Auch zum Vorwurf, Graf von Wiser würde einen Großteil der Grundstücke nach Erbbaurecht vergeben oder selbst investieren und anschließend Grundstücke samt Gebäude vermieten wollen und damit die Firmen unter Druck setzen, äußert sich der Bürgermeister. Dazu lägen der Gemeinde keine Informationen vor, sagt Gänshirt.

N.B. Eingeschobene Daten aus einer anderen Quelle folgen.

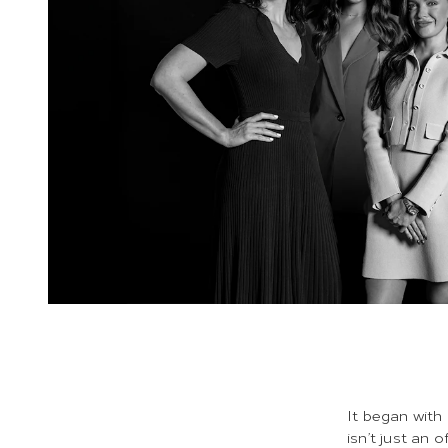
It began with
isn’t just an 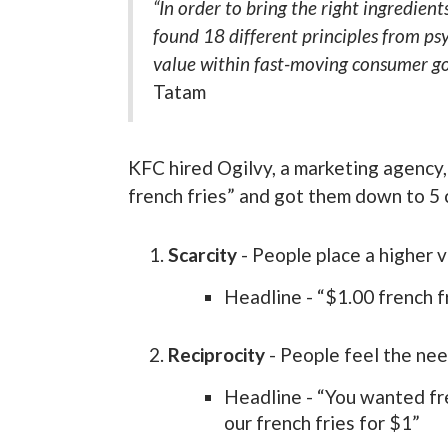
“In order to bring the right ingredient
found 18 different principles from ps
value within fast-moving consumer go
Tatam
KFC hired Ogilvy, a marketing agency,
french fries” and got them down to 5
Scarcity
- People place a higher va
Headline - “$1.00 french f
Reciprocity
- People feel the ne
Headline - “You wanted fre
our french fries for $1”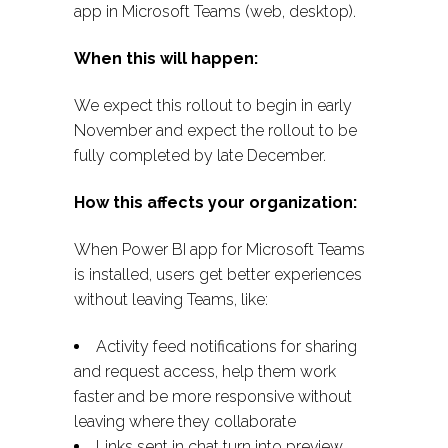
app in Microsoft Teams (web, desktop).
When this will happen:
We expect this rollout to begin in early
November and expect the rollout to be
fully completed by late December.
How this affects your organization:
When Power BI app for Microsoft Teams
is installed, users get better experiences
without leaving Teams, like:
Activity feed notifications for sharing
and request access, help them work
faster and be more responsive without
leaving where they collaborate
Links sent in chat turn into preview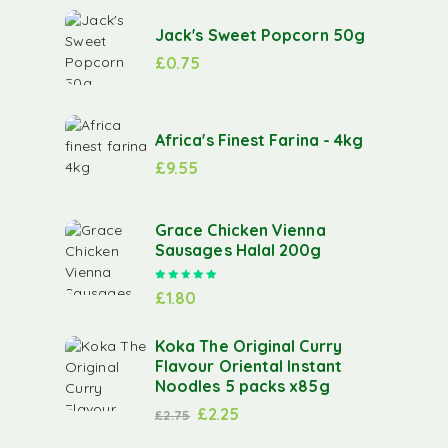
Jack's Sweet Popcorn 50g
£
0.75
Africa's Finest Farina - 4kg
£
9.55
Grace Chicken Vienna
Sausages Halal 200g
Rated
5.00
out of 5
£
1.80
Koka The Original Curry
Flavour Oriental Instant
Noodles 5 packs x85g
£
2.25
£
2.75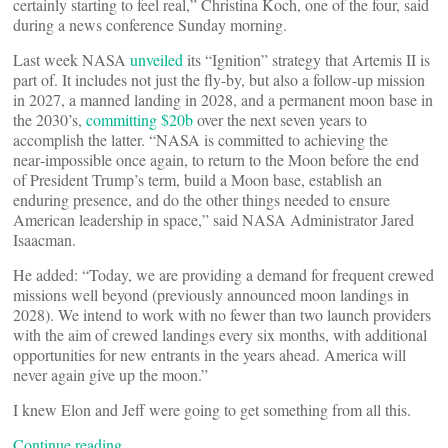
certainly starting to feel real,” Christina Koch, one of the four, said
during a news conference Sunday morning.
Last week NASA
unveiled
its “Ignition” strategy that Artemis II is
part of. It includes not just the fly-by, but also a follow-up mission
in 2027, a manned landing in 2028, and a permanent moon base in
the 2030’s,
committing $20b
over the next seven years to
accomplish the latter. “NASA is committed to achieving the
near‑impossible once again, to return to the Moon before the end
of President Trump’s term, build a Moon base, establish an
enduring presence, and do the other things needed to ensure
American leadership in space,” said NASA Administrator Jared
Isaacman.
He added: “Today, we are providing a demand for frequent crewed
missions well beyond (previously announced moon landings in
2028). We intend to work with no fewer than two launch providers
with the aim of crewed landings every six months, with additional
opportunities for new entrants in the years ahead. America will
never again give up the moon.”
I knew Elon and Jeff were going to get something from all this.
Continue reading…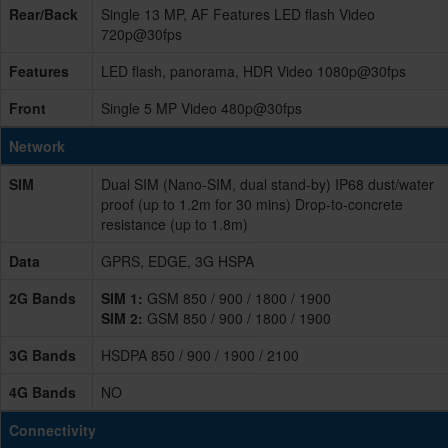
Rear/Back
Single 13 MP, AF Features LED flash Video
720p@30fps
Features
LED flash, panorama, HDR Video 1080p@30fps
Front
Single 5 MP Video 480p@30fps
Network
SIM
Dual SIM (Nano-SIM, dual stand-by) IP68 dust/water
proof (up to 1.2m for 30 mins) Drop-to-concrete
resistance (up to 1.8m)
Data
GPRS, EDGE, 3G HSPA
2G Bands
SIM 1:
GSM 850 / 900 / 1800 / 1900
SIM 2:
GSM 850 / 900 / 1800 / 1900
3G Bands
HSDPA 850 / 900 / 1900 / 2100
4G Bands
NO
Connectivity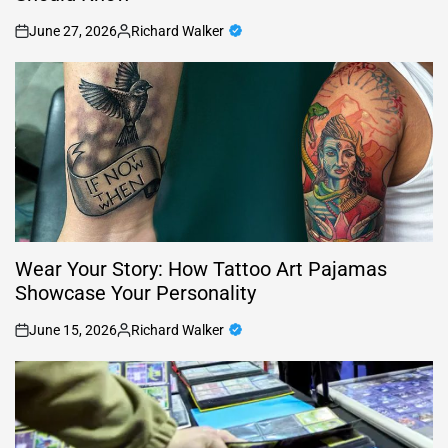
June 27, 2026
Richard Walker
on
Posted
by
Wear Your Story: How Tattoo Art Pajamas
Showcase Your Personality
June 15, 2026
Richard Walker
on
Posted
by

Aber: "Im Gegenteil, Graf von Wiser macht immer wieder deutlich, dass er sich an der Nachfrage orientieren wird und sich selbst mit der Entwicklung, aber auch mit der späteren dauerhaften Verwertung der Grundstücke, identifiziert." Es gebe sicher Firmen, die selbst Grundstücke erwerben wollen, aber genauso werde es eine Nachfrage nach Mietobjekten geben, ist der Bürgermeister überzeugt. "Ich sehe Graf von Wiser in dieser Frage sehr offen."

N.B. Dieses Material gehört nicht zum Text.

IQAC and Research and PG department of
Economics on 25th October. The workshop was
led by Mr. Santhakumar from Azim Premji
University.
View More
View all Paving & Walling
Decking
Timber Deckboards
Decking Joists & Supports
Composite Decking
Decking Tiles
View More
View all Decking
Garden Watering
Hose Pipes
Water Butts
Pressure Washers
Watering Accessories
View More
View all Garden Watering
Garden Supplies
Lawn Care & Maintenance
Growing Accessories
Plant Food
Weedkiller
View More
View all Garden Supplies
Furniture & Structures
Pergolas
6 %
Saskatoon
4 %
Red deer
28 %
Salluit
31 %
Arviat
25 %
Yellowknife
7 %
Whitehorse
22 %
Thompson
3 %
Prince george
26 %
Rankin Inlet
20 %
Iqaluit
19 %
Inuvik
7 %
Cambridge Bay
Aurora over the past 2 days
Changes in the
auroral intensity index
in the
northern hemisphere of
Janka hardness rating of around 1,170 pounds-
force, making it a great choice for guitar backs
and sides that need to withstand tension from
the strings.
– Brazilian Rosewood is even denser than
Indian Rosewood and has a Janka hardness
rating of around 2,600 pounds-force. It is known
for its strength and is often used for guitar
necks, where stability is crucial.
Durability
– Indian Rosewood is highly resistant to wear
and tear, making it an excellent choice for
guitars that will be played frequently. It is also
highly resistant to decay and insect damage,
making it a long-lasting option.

Darüber hinaus sei es der erkläre Wille Graf von Wisers, in enger Abstimmung mit der Gemeinde die Erschließung zu realisieren, sagt Gänshirt. "Natürlich haben beide Seiten Interessen, die sicherlich auch nicht immer deckungsgleich sein werden." Der aktuelle Prozess sei vertrauensvoll und kooperativ und damit die beste Basis für das weiteres Verfahren, in das der Gemeinderat auch immer eng eingebunden sei. "Schon der Versuch, Graf von Wiser in dem Verfahren zu diskreditieren, entbehrt jeglicher Grundlage", macht der Bürgermeister deutlich. Wagner kontert: "Wir werden diskreditiert und nicht umgekehrt."

Dass Hensel Immobilien ihr Schlüsselgrundstück nicht einfach so hergeben wollen, könnte möglicherweise Schwierigkeiten bereiten, weiß Gänshirt, "bietet aber auch Chancen für Alternativen". Ob die Gemeinde auch über eine Enteignung nachdenkt oder einen Kompromiss sieht, will die RNZ vom Bürgermeister wissen. Die Antwort: "Kompromisse sind meist der bessere Weg."

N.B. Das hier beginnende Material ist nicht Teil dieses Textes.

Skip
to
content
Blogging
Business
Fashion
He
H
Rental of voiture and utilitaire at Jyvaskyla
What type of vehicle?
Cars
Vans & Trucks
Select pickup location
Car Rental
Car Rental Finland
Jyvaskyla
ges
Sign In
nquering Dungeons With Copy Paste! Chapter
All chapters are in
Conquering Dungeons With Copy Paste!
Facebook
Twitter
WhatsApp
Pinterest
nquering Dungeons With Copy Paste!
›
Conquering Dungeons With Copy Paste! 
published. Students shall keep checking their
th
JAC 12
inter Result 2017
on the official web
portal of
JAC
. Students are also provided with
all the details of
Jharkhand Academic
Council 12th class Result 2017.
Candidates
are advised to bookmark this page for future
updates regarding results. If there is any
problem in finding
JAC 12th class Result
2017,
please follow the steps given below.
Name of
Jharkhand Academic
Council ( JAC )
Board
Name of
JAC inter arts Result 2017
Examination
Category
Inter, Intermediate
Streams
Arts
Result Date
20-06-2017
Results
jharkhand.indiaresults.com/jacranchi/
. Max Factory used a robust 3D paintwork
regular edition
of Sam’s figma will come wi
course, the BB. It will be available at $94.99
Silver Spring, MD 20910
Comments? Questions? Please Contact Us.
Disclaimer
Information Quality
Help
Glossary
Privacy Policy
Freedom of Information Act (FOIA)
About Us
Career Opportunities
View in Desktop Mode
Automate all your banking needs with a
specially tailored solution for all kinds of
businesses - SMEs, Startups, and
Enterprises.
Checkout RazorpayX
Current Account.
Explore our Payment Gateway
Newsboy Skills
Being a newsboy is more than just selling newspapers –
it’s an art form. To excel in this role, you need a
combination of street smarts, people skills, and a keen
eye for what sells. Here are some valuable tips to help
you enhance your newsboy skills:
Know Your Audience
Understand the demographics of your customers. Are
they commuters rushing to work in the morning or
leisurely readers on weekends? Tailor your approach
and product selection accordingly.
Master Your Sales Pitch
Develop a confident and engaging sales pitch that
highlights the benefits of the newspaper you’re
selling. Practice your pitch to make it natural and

Eine mögliche Erschließung könnte auch über die Gelände stattfinden, auf denen sich EvoBus oder MAN befinden. Nach RNZ-Informationen soll der Bürgermeister bereits Gespräche mit den jeweiligen Eigentümern geführt haben. Das will Gänshirt nicht bestätigen, dementiert es aber auch nicht. "Aktuell werden viele Gespräche zu ganz unterschiedlichen Themen geführt. Wenn Ergebnisse vorliegen, wird dies sicherlich überwiegend durch öffentliche Gemeinderatsbeschlüsse flankiert oder bei einem Pressegespräch erläutert werden", sagt der Bürgermeister dazu nur.

Angesichts der doch ziemlich erhitzten Gemüter will die RNZ noch wissen, ob sich der Bürgermeister vorstellen kann, hier als Moderator tätig zu werden. "Wenn beide Seiten für ein solches Gespräch offen sind, werde ich selbstverständlich zur Verfügung stehen."